» **AIM OF THE EXERCISE**
Convert the material below, from its first line through the line containing "genus: Coprinus", into a JSON list of strings with one string per line and blank lines omitted.

» **RECORDED INFORMATION**

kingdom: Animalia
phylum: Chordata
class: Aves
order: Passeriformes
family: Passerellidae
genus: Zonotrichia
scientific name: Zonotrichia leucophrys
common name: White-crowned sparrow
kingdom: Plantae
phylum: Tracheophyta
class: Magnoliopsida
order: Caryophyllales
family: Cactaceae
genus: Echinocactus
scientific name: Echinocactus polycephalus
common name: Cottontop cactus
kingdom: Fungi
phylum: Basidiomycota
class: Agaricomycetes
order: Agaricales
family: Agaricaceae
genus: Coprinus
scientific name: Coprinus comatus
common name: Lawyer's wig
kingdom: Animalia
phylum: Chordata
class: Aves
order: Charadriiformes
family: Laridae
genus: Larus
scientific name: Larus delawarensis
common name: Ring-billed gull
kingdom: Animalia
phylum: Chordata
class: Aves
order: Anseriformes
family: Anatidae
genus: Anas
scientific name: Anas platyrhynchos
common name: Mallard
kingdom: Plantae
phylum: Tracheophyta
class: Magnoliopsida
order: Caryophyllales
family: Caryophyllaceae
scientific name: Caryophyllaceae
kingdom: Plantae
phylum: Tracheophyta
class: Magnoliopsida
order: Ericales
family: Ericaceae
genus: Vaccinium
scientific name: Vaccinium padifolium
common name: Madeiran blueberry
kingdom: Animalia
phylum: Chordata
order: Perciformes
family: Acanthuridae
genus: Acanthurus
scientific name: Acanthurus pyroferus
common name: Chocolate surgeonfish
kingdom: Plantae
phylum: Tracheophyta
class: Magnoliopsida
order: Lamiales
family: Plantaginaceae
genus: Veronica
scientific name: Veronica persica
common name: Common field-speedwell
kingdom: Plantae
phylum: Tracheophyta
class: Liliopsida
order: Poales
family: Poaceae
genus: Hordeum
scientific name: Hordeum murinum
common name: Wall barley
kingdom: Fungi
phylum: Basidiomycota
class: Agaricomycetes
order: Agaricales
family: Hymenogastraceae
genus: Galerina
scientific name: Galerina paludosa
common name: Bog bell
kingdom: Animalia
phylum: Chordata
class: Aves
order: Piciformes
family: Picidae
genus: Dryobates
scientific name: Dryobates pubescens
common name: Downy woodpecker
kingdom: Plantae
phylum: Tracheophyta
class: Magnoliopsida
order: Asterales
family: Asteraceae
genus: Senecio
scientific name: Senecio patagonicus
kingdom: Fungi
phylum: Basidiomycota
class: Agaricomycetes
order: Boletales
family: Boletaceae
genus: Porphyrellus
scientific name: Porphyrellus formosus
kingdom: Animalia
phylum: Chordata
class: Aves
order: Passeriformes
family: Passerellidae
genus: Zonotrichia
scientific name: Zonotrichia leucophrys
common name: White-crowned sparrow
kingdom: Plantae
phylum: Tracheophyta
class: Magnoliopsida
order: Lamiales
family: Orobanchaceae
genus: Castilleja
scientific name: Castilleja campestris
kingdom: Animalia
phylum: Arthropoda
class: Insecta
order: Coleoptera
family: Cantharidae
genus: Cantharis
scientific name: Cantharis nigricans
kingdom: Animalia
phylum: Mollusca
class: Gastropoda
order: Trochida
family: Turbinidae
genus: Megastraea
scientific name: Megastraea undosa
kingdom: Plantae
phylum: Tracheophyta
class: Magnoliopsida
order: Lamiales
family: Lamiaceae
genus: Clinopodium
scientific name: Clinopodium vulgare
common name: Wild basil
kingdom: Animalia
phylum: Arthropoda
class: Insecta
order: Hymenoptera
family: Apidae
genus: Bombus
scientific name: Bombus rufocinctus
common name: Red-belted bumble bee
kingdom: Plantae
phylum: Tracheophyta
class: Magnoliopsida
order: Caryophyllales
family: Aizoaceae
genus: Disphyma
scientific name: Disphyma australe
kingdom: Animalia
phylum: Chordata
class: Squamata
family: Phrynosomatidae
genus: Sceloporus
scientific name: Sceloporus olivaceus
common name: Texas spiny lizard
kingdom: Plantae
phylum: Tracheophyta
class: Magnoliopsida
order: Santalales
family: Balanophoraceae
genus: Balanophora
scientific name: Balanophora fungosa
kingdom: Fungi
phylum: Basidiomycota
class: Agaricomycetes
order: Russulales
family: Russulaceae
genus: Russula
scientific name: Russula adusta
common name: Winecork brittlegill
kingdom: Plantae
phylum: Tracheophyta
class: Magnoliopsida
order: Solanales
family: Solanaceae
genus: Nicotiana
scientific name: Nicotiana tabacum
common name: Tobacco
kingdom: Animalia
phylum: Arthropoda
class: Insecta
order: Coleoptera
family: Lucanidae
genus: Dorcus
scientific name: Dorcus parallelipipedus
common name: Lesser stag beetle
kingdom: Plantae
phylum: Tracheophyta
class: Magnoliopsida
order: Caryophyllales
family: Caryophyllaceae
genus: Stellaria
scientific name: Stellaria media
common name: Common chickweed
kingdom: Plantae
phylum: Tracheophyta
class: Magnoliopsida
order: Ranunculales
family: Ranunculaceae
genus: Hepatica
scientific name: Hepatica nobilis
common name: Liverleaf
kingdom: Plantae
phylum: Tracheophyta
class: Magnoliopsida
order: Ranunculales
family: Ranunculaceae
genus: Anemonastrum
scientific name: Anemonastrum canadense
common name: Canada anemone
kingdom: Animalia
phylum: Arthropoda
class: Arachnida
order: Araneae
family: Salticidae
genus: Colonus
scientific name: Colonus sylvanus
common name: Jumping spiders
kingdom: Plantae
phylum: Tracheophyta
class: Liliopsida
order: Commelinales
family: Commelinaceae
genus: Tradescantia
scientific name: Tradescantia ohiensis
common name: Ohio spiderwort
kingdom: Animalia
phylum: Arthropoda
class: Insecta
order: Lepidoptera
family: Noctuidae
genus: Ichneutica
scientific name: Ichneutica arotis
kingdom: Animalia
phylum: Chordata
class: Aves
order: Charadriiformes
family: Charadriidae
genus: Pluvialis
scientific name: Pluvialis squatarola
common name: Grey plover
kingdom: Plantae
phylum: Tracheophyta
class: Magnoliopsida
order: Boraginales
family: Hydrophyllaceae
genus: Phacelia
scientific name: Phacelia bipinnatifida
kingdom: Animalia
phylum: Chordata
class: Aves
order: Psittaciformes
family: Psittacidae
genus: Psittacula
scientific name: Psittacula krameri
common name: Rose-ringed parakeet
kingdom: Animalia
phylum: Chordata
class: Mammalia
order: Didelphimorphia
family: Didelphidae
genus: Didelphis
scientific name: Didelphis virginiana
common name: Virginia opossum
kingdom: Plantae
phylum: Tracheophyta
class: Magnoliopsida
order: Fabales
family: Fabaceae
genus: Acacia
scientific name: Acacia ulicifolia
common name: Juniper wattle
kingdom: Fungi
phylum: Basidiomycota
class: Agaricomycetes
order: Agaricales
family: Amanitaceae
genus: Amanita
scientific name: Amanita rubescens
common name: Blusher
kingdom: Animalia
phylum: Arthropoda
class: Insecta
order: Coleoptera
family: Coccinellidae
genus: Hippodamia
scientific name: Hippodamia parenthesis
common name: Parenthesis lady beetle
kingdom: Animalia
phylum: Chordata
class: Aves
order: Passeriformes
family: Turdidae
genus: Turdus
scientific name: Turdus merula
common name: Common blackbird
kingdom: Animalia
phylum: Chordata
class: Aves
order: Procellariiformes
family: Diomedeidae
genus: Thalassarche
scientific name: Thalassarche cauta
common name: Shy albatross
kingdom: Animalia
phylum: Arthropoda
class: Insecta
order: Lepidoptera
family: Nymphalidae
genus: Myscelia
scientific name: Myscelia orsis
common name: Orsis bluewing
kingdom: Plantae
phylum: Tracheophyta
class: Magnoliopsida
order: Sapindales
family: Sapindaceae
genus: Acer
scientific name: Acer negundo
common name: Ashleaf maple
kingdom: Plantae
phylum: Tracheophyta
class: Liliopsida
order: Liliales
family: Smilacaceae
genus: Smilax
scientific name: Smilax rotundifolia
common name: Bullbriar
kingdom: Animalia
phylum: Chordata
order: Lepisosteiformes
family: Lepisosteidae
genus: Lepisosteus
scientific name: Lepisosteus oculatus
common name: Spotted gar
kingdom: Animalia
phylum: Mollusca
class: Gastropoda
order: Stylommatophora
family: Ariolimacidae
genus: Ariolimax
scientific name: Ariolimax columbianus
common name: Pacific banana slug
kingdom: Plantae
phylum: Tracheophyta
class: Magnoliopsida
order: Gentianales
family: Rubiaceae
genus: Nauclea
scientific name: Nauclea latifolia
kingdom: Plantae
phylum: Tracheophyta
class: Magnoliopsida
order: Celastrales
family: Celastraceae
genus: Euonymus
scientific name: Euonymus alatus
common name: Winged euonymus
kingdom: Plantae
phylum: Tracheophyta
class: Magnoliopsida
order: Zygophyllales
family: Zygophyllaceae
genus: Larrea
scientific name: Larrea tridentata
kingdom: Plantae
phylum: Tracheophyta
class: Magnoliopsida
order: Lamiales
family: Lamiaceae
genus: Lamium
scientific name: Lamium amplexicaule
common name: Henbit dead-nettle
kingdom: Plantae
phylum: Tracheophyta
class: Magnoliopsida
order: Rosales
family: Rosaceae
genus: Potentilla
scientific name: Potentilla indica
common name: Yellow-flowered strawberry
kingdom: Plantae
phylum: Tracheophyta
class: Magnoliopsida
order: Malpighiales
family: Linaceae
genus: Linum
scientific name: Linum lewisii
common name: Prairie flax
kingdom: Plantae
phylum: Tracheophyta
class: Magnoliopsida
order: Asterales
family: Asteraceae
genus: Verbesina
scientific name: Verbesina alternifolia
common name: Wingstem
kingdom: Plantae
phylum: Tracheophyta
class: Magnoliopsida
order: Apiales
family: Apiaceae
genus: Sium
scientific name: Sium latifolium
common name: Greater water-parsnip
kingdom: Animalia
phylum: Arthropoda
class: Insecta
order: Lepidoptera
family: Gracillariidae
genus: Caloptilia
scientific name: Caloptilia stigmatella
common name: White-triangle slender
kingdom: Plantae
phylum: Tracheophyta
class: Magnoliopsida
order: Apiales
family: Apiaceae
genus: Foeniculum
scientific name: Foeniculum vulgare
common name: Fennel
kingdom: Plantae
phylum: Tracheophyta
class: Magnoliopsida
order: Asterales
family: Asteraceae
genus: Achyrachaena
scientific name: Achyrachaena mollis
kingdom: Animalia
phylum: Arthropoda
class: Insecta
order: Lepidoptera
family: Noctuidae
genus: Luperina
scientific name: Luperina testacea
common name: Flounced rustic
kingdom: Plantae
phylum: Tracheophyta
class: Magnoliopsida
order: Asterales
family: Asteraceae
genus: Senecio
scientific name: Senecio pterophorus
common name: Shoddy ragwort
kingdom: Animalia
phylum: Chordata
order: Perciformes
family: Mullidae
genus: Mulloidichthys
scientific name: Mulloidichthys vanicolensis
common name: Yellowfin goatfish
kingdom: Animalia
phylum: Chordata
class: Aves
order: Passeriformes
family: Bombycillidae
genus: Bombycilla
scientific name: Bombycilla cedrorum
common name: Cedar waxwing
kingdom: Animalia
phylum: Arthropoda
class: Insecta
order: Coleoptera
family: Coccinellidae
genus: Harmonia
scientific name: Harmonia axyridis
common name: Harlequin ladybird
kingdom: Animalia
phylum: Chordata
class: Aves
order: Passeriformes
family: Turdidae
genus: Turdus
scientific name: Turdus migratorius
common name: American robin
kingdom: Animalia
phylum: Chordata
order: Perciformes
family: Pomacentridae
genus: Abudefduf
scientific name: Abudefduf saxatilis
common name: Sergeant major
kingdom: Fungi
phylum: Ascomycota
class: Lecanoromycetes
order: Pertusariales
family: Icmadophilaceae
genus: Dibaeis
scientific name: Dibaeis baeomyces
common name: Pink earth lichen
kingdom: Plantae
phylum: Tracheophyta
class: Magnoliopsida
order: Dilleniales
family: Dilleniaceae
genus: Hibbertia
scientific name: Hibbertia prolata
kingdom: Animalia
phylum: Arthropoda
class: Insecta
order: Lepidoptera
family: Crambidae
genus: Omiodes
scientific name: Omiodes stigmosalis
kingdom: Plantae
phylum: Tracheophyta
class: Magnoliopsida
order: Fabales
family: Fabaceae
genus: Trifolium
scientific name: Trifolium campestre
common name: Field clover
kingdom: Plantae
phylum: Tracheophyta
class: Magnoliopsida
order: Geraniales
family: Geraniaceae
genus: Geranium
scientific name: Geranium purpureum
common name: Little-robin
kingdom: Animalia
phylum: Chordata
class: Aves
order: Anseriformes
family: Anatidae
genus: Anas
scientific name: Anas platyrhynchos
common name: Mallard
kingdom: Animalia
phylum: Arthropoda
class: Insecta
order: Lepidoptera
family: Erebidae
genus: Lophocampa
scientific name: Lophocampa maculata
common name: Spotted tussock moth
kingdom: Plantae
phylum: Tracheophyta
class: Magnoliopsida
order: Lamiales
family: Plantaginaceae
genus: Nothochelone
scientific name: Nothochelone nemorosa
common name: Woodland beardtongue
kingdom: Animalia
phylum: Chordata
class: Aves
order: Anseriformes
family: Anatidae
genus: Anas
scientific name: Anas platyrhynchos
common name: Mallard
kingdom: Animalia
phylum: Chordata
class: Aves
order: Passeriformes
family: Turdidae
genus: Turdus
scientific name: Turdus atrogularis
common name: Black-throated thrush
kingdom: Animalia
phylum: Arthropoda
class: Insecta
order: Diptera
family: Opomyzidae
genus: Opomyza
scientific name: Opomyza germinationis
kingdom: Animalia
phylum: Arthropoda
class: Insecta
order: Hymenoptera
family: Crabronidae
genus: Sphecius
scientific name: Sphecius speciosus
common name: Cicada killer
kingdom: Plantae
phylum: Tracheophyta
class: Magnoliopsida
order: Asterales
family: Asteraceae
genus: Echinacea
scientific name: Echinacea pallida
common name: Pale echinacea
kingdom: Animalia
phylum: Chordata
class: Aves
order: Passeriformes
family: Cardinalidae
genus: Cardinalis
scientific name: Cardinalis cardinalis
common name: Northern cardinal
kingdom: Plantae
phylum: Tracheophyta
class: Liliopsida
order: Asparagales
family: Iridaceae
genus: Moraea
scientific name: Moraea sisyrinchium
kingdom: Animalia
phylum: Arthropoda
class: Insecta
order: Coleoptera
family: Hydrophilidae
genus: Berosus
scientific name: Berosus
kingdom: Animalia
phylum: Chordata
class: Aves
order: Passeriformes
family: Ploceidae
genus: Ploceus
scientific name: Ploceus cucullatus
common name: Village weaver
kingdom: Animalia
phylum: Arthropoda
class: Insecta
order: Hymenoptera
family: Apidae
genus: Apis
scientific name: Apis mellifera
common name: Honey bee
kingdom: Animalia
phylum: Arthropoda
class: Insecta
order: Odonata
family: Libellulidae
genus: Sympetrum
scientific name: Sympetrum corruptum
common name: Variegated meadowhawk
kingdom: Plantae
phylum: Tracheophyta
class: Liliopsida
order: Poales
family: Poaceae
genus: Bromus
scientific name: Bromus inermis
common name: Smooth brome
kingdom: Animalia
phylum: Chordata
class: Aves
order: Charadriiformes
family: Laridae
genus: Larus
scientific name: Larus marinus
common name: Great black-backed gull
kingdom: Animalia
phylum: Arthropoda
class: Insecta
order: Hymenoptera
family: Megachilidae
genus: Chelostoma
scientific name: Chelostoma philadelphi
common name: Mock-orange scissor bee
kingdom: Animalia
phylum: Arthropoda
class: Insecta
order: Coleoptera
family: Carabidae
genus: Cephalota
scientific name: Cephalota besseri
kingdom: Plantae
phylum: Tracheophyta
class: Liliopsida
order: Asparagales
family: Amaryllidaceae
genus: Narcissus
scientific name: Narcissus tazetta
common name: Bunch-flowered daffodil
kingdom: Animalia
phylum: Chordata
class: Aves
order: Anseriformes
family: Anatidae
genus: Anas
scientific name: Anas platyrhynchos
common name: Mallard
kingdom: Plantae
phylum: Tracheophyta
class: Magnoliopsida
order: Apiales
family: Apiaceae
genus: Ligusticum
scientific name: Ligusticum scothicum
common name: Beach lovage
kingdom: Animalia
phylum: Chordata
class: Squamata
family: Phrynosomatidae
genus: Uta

» **RESULT OF THIS TASK**
[
  "kingdom: Animalia",
  "phylum: Chordata",
  "class: Aves",
  "order: Passeriformes",
  "family: Passerellidae",
  "genus: Zonotrichia",
  "scientific name: Zonotrichia leucophrys",
  "common name: White-crowned sparrow",
  "kingdom: Plantae",
  "phylum: Tracheophyta",
  "class: Magnoliopsida",
  "order: Caryophyllales",
  "family: Cactaceae",
  "genus: Echinocactus",
  "scientific name: Echinocactus polycephalus",
  "common name: Cottontop cactus",
  "kingdom: Fungi",
  "phylum: Basidiomycota",
  "class: Agaricomycetes",
  "order: Agaricales",
  "family: Agaricaceae",
  "genus: Coprinus"
]